Os usuários com transtornos mentais moderados/graves identificados pela ESF são encaminhados aos serviços especializados (ambulatórios ou CAPS), mantendo-se o vínculo com a UBS para um cuidado compartilhado. Porém muitos usuários não conseguem atendimento nesses locais, devido à superlotação dos serviços. Além disso, a contrarreferência muitas vezes não é respondida, criando uma verdadeira lacuna de informações importantes para o acompanhamento do indivíduo: até quando ele deverá usar a medicação? Quando deve retornar ao especialista? Qual seu diagnóstico?
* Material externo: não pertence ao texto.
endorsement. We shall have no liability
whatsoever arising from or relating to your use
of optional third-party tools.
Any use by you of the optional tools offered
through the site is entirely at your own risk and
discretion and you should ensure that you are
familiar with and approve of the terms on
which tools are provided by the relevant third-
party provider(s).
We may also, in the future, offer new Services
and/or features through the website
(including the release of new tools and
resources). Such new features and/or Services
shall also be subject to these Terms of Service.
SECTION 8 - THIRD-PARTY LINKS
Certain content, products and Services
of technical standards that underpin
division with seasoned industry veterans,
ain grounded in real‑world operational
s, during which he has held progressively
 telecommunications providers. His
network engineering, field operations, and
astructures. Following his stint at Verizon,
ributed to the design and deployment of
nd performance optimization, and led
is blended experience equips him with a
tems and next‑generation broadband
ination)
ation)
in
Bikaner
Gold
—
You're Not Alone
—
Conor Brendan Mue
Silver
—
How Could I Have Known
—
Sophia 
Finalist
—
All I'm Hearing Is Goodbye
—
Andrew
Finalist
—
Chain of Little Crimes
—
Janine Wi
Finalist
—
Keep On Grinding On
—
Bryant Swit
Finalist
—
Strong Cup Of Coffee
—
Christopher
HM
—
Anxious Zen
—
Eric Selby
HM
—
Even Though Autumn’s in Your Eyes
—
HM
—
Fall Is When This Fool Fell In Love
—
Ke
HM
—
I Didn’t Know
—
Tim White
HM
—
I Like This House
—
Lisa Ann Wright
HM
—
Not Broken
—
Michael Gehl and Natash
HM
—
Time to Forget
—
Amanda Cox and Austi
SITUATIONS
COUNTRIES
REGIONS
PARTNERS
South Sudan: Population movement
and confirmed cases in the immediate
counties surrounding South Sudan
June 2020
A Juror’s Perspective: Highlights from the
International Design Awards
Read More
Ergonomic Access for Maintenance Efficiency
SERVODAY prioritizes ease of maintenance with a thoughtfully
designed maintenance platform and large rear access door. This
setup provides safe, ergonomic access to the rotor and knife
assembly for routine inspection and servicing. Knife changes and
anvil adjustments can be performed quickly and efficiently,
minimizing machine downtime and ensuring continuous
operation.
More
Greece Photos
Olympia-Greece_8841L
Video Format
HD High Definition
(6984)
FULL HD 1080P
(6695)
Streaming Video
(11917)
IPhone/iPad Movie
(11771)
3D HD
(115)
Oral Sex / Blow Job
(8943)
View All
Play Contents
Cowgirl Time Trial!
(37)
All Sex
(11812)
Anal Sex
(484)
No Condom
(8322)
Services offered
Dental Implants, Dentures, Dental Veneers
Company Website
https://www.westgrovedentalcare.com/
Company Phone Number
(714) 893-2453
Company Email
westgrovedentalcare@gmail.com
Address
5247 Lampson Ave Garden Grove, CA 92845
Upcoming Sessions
Para exemplificar o cuidado em saúde mental provido por nossa equipe, cita-se o caso de uma mulher de 65 anos, aposentada, acamada há cerca de 1 ano devido à sequela de Acidente Vascular Encefálico, que vinha apresentando sintomas depressivos nos últimos meses, como tristeza, choro fácil, anedonia, tendência ao isolamento social, além de sonolência excessiva e diminuição do apetite. O ACS, ao identificar a situação da idosa, agendou de imediato uma visita domiciliar. A avaliação médica definiu o diagnóstico de depressão maior, sendo iniciado tratamento medicamentoso e agendado visita domiciliar da psicóloga do NASF – AB. Infelizmente, o tratamento psicoterápico não foi iniciado até o presente momento, pois a agenda da psicóloga está lotada, além da dificuldade logística de transportar a profissional para consultas no domicílio. A usuária segue em acompanhamento com a equipe, apresentando melhora parcial do quadro, o que motivou encaminhamento para avaliação especializada no ambulatório de psiquiatria.
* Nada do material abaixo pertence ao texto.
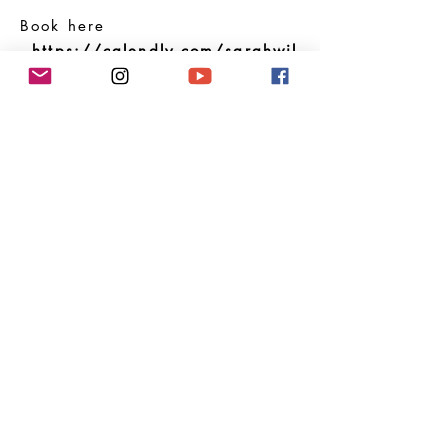
Book here
-
https://calendly.com/sarahwil
liams/adventurecall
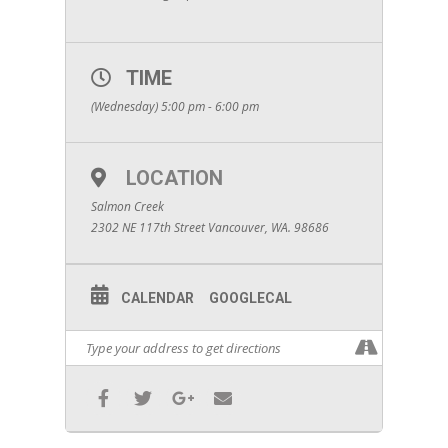
TIME
(Wednesday) 5:00 pm - 6:00 pm
LOCATION
Salmon Creek
2302 NE 117th Street Vancouver, WA. 98686
CALENDAR
GOOGLECAL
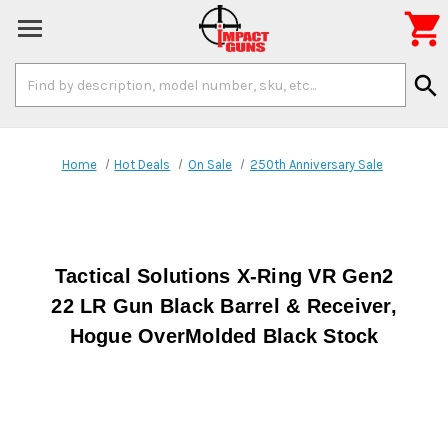

Search
search
Keyword:
Home
Hot Deals
On Sale
250th Anniversary Sale
Tactical Solutions X-Ring VR Gen2
22 LR Gun Black Barrel & Receiver,
Hogue OverMolded Black Stock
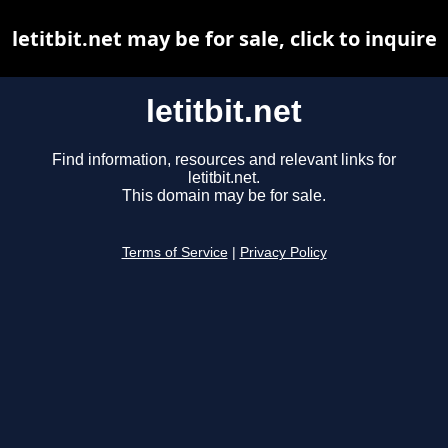
letitbit.net may be for sale, click to inquire
letitbit.net
Find information, resources and relevant links for
letitbit.net.
This domain may be for sale.
Terms of Service
|
Privacy Policy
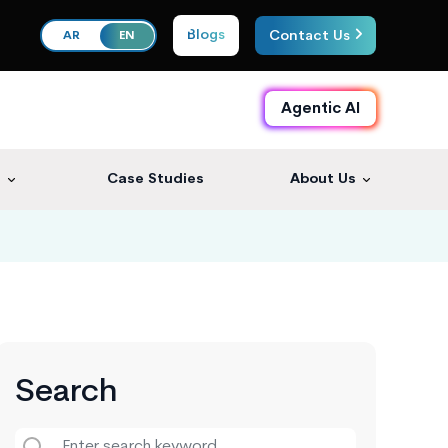
Blogs
Contact Us
AR
EN
Agentic AI
s
Case Studies
About Us
Search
Pode-se observar que a superlotação dos serviços e a falta de articulação entre a ESF e os demais pontos da rede de saúde mental contribuem para um cuidado fragmentado, sob risco de não produzir transformações efetivas na vida do usuário e na superação da doença. Para mudar esse cenário é necessário, acima de tudo, vontade política em promover uma melhor integração entre os serviços de saúde mental do município.